Her initial challenge is blending a lineup headlined by an Associated Press first-team All-American in high-scoring sophomore Hannah Hidalgo, along with the return of point guard Olivia Miles — a second-team AP All-American from 2023 who missed all of last season with a serious knee injury.

“I’m meshing two transfers, I’m meshing a freshman, I’m implementing (Miles) back into the program and system,” Ivey said, adding: “We have a lot of experience, but we also have elite players, we have elite talent.”

Wolfpack’s follow-up act

N.C. State is picked to finish second in the ACC race after last year’s run to the sport’s biggest stage before falling to eventual champion South Carolina. It was the breakthrough moment for coach Wes Moore’s successful tenure that already included three straight ACC Tournament titles from 2020-22, two No. 1 seeds in the NCAAs and a trip to the 2022 Elite Eight.

This year’s team returns its touted all-ACC backcourt of Saniya Rivers and Aziaha James.

“It’s hard to get where we got last year,” James said. “Teams are not going to come into a game like, ‘Oh, they’ve been to a Final Four, we’re going to back down.’ They’re going to be hungry for us.”

New teams

This is the ACC’s first year with national power Stanford joining California and SMU in the fold for a league race featuring coast-to-coast travel.

The Cardinal isn’t just transitioning to a new league from its longtime Pac-12 home. There’s also the retirement of Hall of Famer Tara VanDerveer, who stepped aside as the winningest NCAA coach in men’s or women’s basketball history.
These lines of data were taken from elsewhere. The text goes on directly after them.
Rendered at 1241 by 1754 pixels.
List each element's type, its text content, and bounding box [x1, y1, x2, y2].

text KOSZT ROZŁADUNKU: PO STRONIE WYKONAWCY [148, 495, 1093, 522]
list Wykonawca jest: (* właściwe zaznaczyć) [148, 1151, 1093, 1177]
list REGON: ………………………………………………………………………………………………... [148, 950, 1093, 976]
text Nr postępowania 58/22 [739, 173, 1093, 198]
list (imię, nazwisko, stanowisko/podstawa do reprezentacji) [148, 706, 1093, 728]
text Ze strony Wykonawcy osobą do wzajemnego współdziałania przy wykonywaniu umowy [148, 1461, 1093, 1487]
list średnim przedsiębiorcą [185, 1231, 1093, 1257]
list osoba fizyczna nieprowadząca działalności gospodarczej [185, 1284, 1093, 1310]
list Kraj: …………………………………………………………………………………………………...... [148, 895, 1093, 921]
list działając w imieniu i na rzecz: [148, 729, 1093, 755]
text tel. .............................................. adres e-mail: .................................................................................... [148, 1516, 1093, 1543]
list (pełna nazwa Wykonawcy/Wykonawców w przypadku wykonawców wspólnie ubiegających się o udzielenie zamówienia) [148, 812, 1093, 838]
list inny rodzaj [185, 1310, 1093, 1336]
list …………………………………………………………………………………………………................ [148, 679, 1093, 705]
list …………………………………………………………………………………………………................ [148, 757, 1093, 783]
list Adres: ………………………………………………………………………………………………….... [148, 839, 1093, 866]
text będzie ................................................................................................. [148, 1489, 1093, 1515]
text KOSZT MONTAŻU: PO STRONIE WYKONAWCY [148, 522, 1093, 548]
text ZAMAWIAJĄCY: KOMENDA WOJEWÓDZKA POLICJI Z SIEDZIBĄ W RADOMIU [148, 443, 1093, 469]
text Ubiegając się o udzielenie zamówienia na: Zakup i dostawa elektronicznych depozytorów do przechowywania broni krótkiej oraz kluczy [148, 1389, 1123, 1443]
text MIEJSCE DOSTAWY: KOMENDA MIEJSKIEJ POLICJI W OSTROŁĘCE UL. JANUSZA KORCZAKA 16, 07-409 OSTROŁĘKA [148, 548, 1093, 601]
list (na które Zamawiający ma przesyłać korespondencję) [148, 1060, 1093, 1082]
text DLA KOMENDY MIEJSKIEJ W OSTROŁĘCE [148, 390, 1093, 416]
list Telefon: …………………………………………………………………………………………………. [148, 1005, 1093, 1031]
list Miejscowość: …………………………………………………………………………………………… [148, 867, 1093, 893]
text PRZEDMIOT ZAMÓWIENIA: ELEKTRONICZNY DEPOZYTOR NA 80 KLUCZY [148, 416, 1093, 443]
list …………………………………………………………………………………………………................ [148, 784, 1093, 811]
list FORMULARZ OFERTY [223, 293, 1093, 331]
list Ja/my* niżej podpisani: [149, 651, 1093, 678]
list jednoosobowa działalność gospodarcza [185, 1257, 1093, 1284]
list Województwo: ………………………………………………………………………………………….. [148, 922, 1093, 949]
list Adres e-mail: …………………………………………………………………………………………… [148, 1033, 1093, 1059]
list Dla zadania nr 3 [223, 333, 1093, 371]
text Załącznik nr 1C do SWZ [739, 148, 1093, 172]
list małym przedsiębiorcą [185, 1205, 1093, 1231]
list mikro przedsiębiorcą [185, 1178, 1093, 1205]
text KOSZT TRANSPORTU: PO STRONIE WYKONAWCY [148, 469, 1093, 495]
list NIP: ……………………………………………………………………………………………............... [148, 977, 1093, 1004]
Former Stanford player and assistant Kate Paye is now in charge.

“The opportunity to go to new venues, play in new gyms, new cities, creates a certain kind of energy that has really energized our team,” Paye said.

New coaches

Paye is one of four new coaches in the league this season.

Virginia Tech hired Marquette’s Megan Duffy to take over after Kenny Brooks left for Kentucky, ending a Hokies tenure that included an ACC Tournament title and Final Four run in 2023.

At Miami, Tricia Cullop arrived from Toledo to take over after the retirement of longtime Hurricanes coach Katie Meier.

And at Clemson, Chattanooga’s Shawn Poppie took over after the firing of Amanda Butler after six seasons.

Preseason picks

After Notre Dame and N.C. State, Duke is picked third, followed by Louisville, FSU, UNC, Stanford, Miami and Virginia for the top half of the league.

Georgia Tech is picked 10th, followed by Syracuse, Virginia Tech, Clemson, California, Boston College, SMU, Wake Forest and Pittsburgh.